练习题目 » 请阅读下方的原文节选：在实现 CustomNet 的示例中，新建的 custom.py 文件放在哪个文件夹下？

原文节选 »
模型配置与自定义

BackBone & Neck
Head

模型由若干子模块构成，子模块内部实现互相独立，子模块之间的依赖由约定的接口实现；模块之间的输入输出均为字典类型

任何模型结构可以被抽象为“特征提取模块 + 任务分支”的结构，特征提取模块包括 backbone 和 neck，任务分支则是针对不同子任务具有不同的结构

BackBone & Neck

任何的Backbone或者Neck需要继承于 torch.nn.Module , 需要实现以下几个接口:

__init__() 当模块有前驱时，第一个参数为前趋模块输出channel数

get_outplanes() 当模块有后继时，需实现此方法返回该模块的输出channel数，帮助构建后继网络

forward() input为dataset的输出，该方法的输出格式一般为
{'features':[], 'strides': []}

__init__() 函数的参数主要取决于配置文件, 例如，我们先使用一个最简单的配置文件 custom_net.yaml, 实现一个L层的卷积网络.

Note

确保config文件中定义的type为能够被import的模块，在这个例子中，我们新建一个文件custom.py放在 up.models.backbones 文件夹下面. 可以使用注册器来注册新模块并指定一个别名，在配置文件中指定别名即可使用该模块。

net:
    name: backbone
    type: custom_net
    kwarg:
        depth: 3
        out_planes: [64, 128, 256]

import torch
import torch.nn as nn

class CustomNet(torch.nn.Module):
    def __init__(self, depth, out_planes):
        """
        构造参数为配置文件中的kwarg, 在这个例子中由于没有前驱模块，
        所以没有inplances参数
        """
        self.out_planes = out_planes

        in_planes = 3
        for i in range(depth):
            self.add_module(f'layer{i}',
                            nn.Conv2d(in_planes, out_planes[i], kernel_size=3, padding=1))
            self.add_module('relu', nn.ReLU(inplace=True))
            in_planes = out_planes[i]

然后我们再实现 forward() 和 get_outplanes() 函数

Note

foward() 函数需要计算输出的features和strides, 这两个值都为数组形式。
def forward(self, input):
    """
    input的字典类型，数据的组织方式主要取决于config中定义好的Dataset,
    在这里我们假设input中包含了image这一项
    """

    x = input['image']

    for submodule in self.children():
        x = submodule(x)

    # 输出为一个字典，需要包括features和strides两项, 同时我们保留input中的其他数据
    input['features'] = [x]
    input['strides'] = [1]

    return input

def get_outplanes(self):

    return self.out_planes
Note

对于backbone，可以在__init__.py中引用该类，会自动注册至MODULE_ZOO_REGISTRY；对于检测与分割任务中可能用到的neck，需要通过@MODULE_ZOO_REGISTRY.register(“bias”)将对应的类注册至MODULE_ZOO_REGISTRY；

Head

Head模块需要继承-torch.nn.Module ，主要是处理经过Backbone和Neck之后的数据，需要实现以下几个接口:

__init__() 当模块有前驱时，第一个参数为前趋模块输出channel数

forward() input为backbone或者neck的输出，该方法的输出一般为
{
  # ... 前面所有模块的输出
  'dt_bboxes': [], # 检测框, RoINet和BboxNet的输出
  'dt_keyps': [], # 检测框对应的keypoints, KeypNet的输出
  'dt_masks': [] # 检测框对应的segmentation, MaskNet的输出
}
Note

采用了算法和网络结构分离的设计, 基类(RoINet, BboxNet, KeypNet, MaskNet)实现算法, 子类(NaiveRPN, FC, RFCN, ConvUp)实现具体网络结构

2. 初始化方式和backbone的初始化一致，取决于config参数。在这个例子中，我们利用前面定义好的CustomNet, 实现一个CustomHead, 完成一个简单的分类网络,新建文件 custom.py 放在 up.tasks.cls.models.heads 目录下

config 文件示例

net:
  - name: backbone
     type: custom_net
     kwarg:
       depth: 3
       out_planes: [256]

  - name: head
     prev: backbone
     type: custom_head
     kwarg:
        num_classes: 21

我们使用前面自定义的 CustomNet 作为前驱, 设置Head的prev

import torch
import torch.nn as nn
import torch.nn.functional as F
from up.utils.general.registry_factory import MODULE_ZOO_REGISTRY

@MODULE_ZOO_REGISTRY.register('custom_head')

展示信息 »
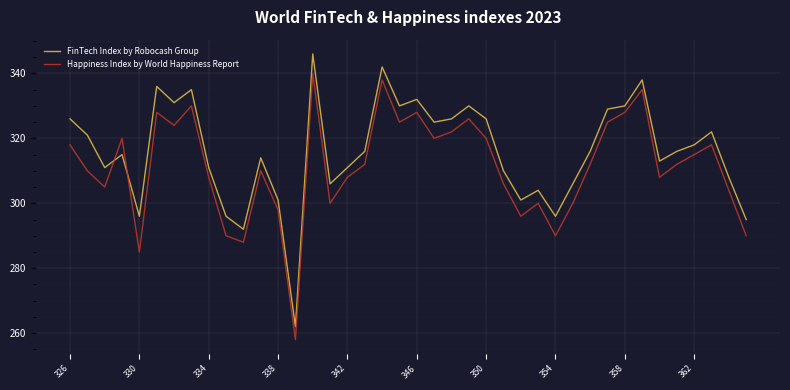

How many intersections are there between FinTech Index by Robocash Group and Happiness Index by World Happiness Report?

2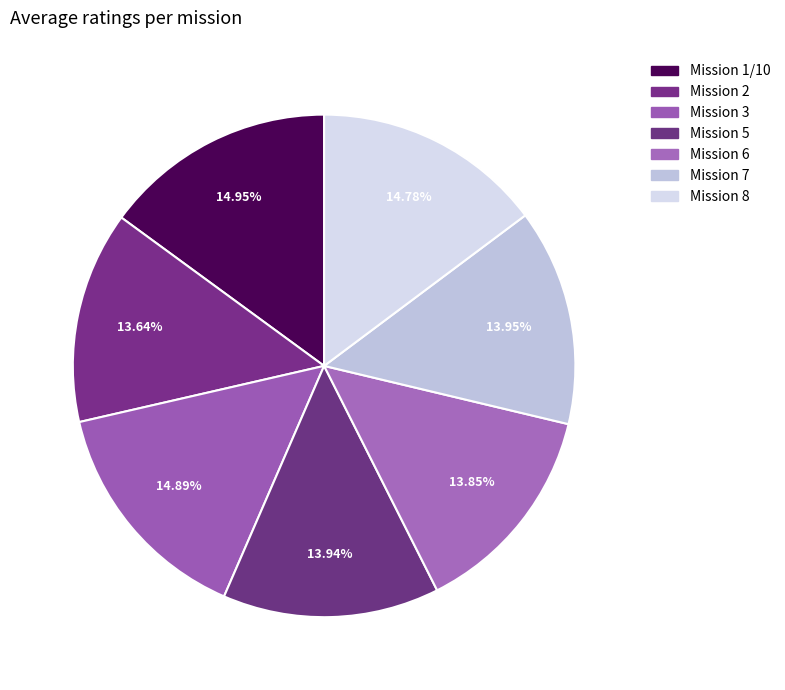

Is there a majority slice in this chart?

No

练习解答 » 放在 up.models.backbones 文件夹下。